Italian painter and draftsman. He was a prolific artist, most successful as a fresco painter, who worked mainly in and around Florence. His early years are undocumented, and it is not clear with whom he trained; perhaps Francesco Botti (1640-1710) or Giovanni Camillo Sagrestani (1660-1731) was his teacher. He was certainly strongly influenced by Sagrestani, from whom he may have found it difficult to free himself. The works of his maturity, however, are highly personal and reflect the carefree mood of 18th-century Florence, which responded to the lighter influences of the French Rococo.

Apart from studies for wall decorations, the only works on canvas for which dates are documented are two tondi for San Jacopo Sopr’Arno, Florence: Abraham with the Three Angels and a scene from the Life of St Francis (both 1718). His documented frescoes are the dome of San Verdiana (1716) at Castelfiorentino, the domes of San Jacopo Sopr’Arno (1718) and the Conservatorio di Sant’Agnese (1719-20), both in Florence, the trompe l’oeil ceiling in the shape of a sail for the Compagnia di Sant’Agostino (1724) at Legnaia and the mural decoration of Santa Maria del Suffragio al Pellegrino (1734-35), near Florence.

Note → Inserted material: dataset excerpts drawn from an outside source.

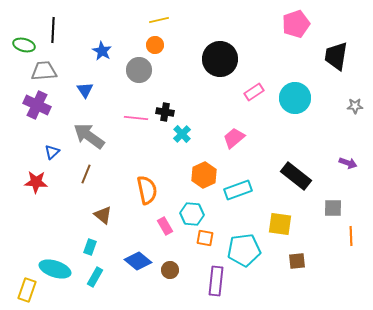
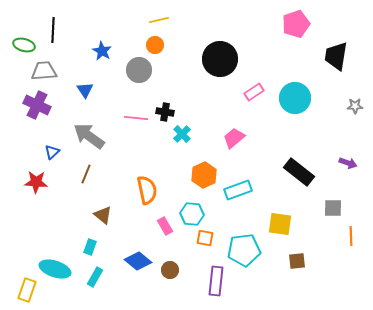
black rectangle at (296, 176): moved 3 px right, 4 px up
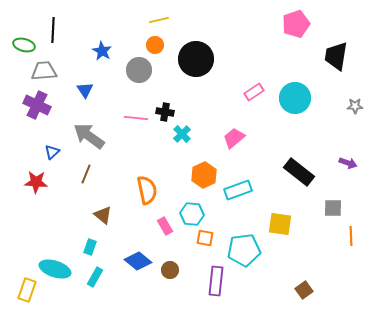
black circle at (220, 59): moved 24 px left
brown square at (297, 261): moved 7 px right, 29 px down; rotated 30 degrees counterclockwise
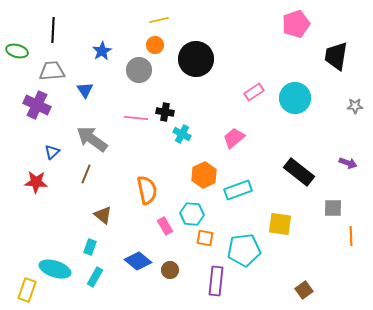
green ellipse at (24, 45): moved 7 px left, 6 px down
blue star at (102, 51): rotated 12 degrees clockwise
gray trapezoid at (44, 71): moved 8 px right
cyan cross at (182, 134): rotated 18 degrees counterclockwise
gray arrow at (89, 136): moved 3 px right, 3 px down
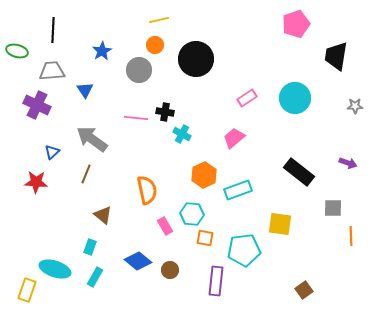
pink rectangle at (254, 92): moved 7 px left, 6 px down
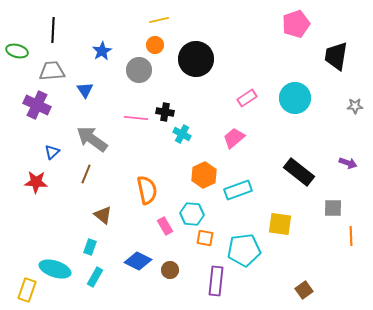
blue diamond at (138, 261): rotated 12 degrees counterclockwise
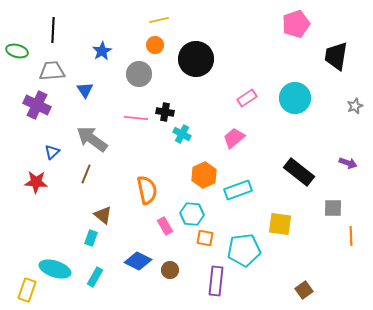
gray circle at (139, 70): moved 4 px down
gray star at (355, 106): rotated 21 degrees counterclockwise
cyan rectangle at (90, 247): moved 1 px right, 9 px up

Wall and ceiling decoration
Wall and ceiling decoration by

Wall and ceiling decoration

In the palaces of the respected Florentine patrician families the ballroom was the most important of the public rooms and the place where, following the pattern of the ruling house, their glorious forefathers were evoked. The Capponi dedicated the ballroom of their palace to ancestors who had performed historic service to the state. The scenes, painted by Matteo Bonechi around 1713, were accompanied by detailed Latin inscriptions, and in the ceiling a virtuous hero in classical armour is being conducted to the Temple of Immortality.